How to migrate containers from LXC to LXD¶
If you are using LXC and want to migrate all or some of your LXC containers to a LXD installation on the same machine, you can use the lxc-to-lxd
tool.
The LXC containers must exist on the same machine as the LXD server.
The tool analyzes the LXC configuration and copies the data and configuration of your existing LXC containers into new LXD containers.
Note
Alternatively, you can use the lxd-migrate
tool within a LXC container to migrate it to LXD (see How to import physical or virtual machines to LXD instances).
However, this tool does not migrate any of the LXC container configuration.
Get the tool¶
If you’re using the snap, the lxc-to-lxd
is automatically installed.
It is available as lxd.lxc-to-lxd
.
Note
The lxd.lxc-to-lxd
command was last included in the 5.0 snap which should be installed to do the conversion from lxc
to lxd
:
sudo install lxd --channel=5.0/stable
sudo lxd.lxc-to-lxd --all
After successfully running the lxd.lxc-to-lxd
command, you can then switch to a newer snap channel if desired, like the 5.21 one:
sudo refresh lxd --channel=5.21/stable
Otherwise, make sure that you have go
(Go) installed and get the tool with the following command:
go install github.com/canonical/lxd/lxc-to-lxd@latest
Prepare your LXC containers¶
You can migrate one container at a time or all of your LXC containers at the same time.
Note
Migrated containers use the same name as the original containers. You cannot migrate containers with a name that already exists as an instance name in LXD.
Therefore, rename any LXC containers that might cause name conflicts before you start the migration process.
Before you start the migration process, stop the LXC containers that you want to migrate.
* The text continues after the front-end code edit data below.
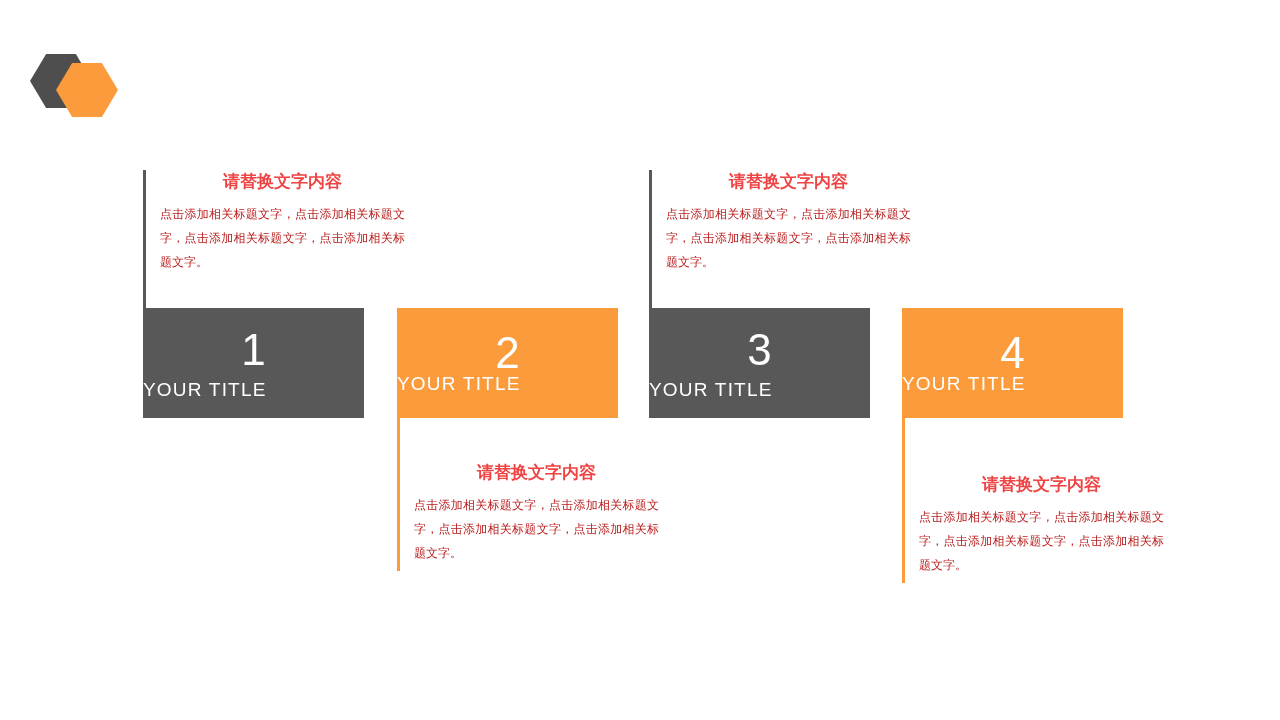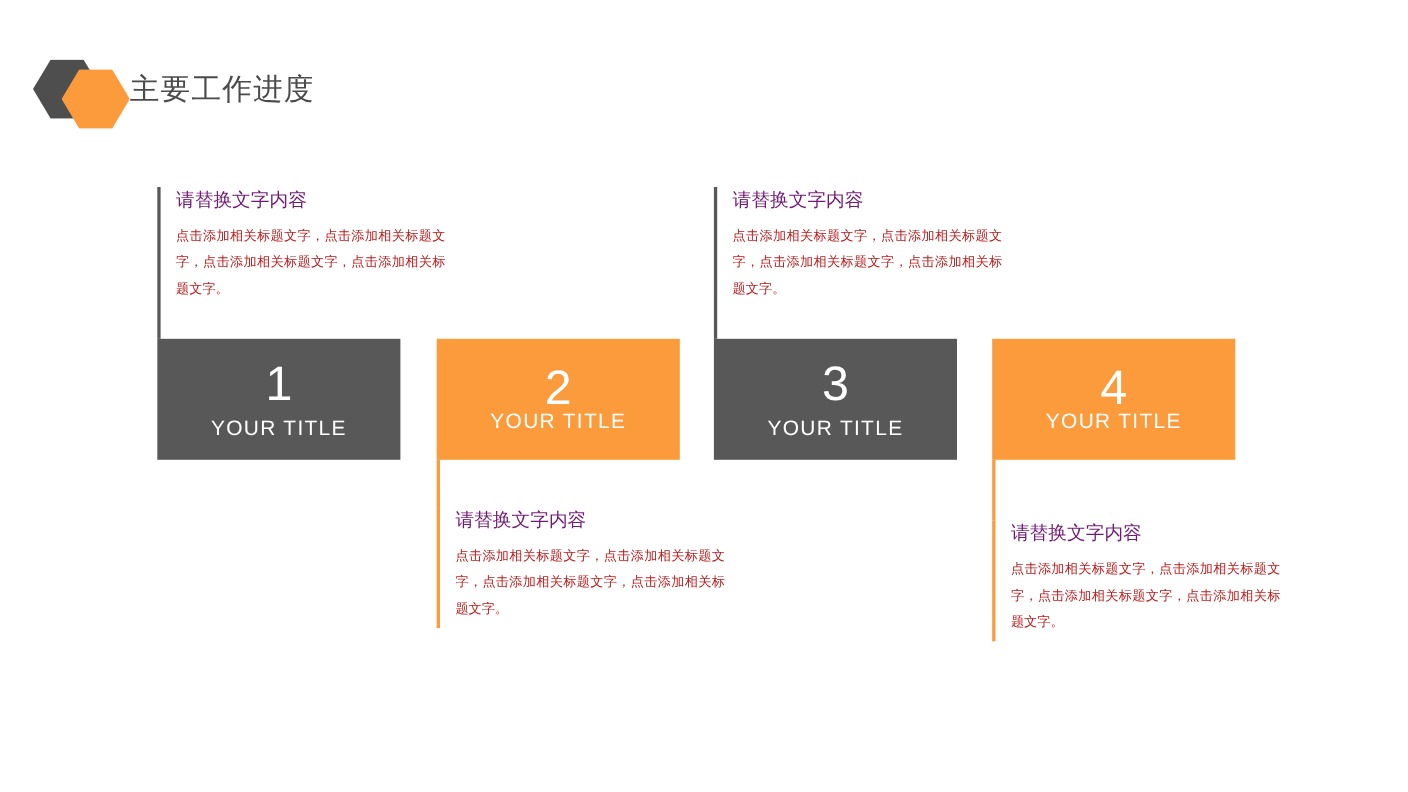--- a/index.html
+++ b/index.html
@@ -142,7 +142,6 @@
 <div id="header">
   <div class="hex hex-back"></div>
   <div class="hex hex-front"></div>
-  <div id="page-title">主要工作进度</div>
 </div>
 
 <div class="textblock" style="left:143px; top:170px;">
Start the migration process¶
Run sudo lxd.lxc-to-lxd [flags]
to migrate the containers.
(This command assumes that you are using the snap; otherwise, replace lxd.lxc-to-lxd
with lxc-to-lxd
, also in the following examples.)
For example, to migrate all containers:
sudo lxd.lxc-to-lxd --all
To migrate only the lxc1
container:
sudo lxd.lxc-to-lxd --containers lxc1
To migrate two containers (lxc1
and lxc2
) and use the my-storage
storage pool in LXD:
sudo lxd.lxc-to-lxd --containers lxc1,lxc2 --storage my-storage
To test the migration of all containers without actually running it:
sudo lxd.lxc-to-lxd --all --dry-run
To migrate all containers but limit the rsync
bandwidth to 5000 KB/s:
sudo lxd.lxc-to-lxd --all --rsync-args --bwlimit=5000
Run sudo lxd.lxc-to-lxd --help
to check all available flags.
Note
If you get an error that the linux64
architecture isn’t supported, either update the tool to the latest version or change the architecture in the LXC container configuration from linux64
to either amd64
or x86_64
.
Check the configuration¶
The tool analyzes the LXC configuration and the configuration of the container (or containers) and migrates as much of the configuration as possible. You will see output similar to the following:
user@host:~$
sudo lxd.lxc-to-lxd --containers lxc1
Parsing LXC configuration
Checking for unsupported LXC configuration keys
Checking for existing containers
Checking whether container has already been migrated
Validating whether incomplete AppArmor support is enabled
Validating whether mounting a minimal /dev is enabled
Validating container rootfs
Processing network configuration
Processing storage configuration
Processing environment configuration
Processing container boot configuration
Processing container apparmor configuration
Processing container seccomp configuration
Processing container SELinux configuration
Processing container capabilities configuration
Processing container architecture configuration
Creating container
Transferring container: lxc1: ...
Container 'lxc1' successfully created
After the migration process is complete, you can check and, if necessary, update the configuration in LXD before you start the migrated LXD container.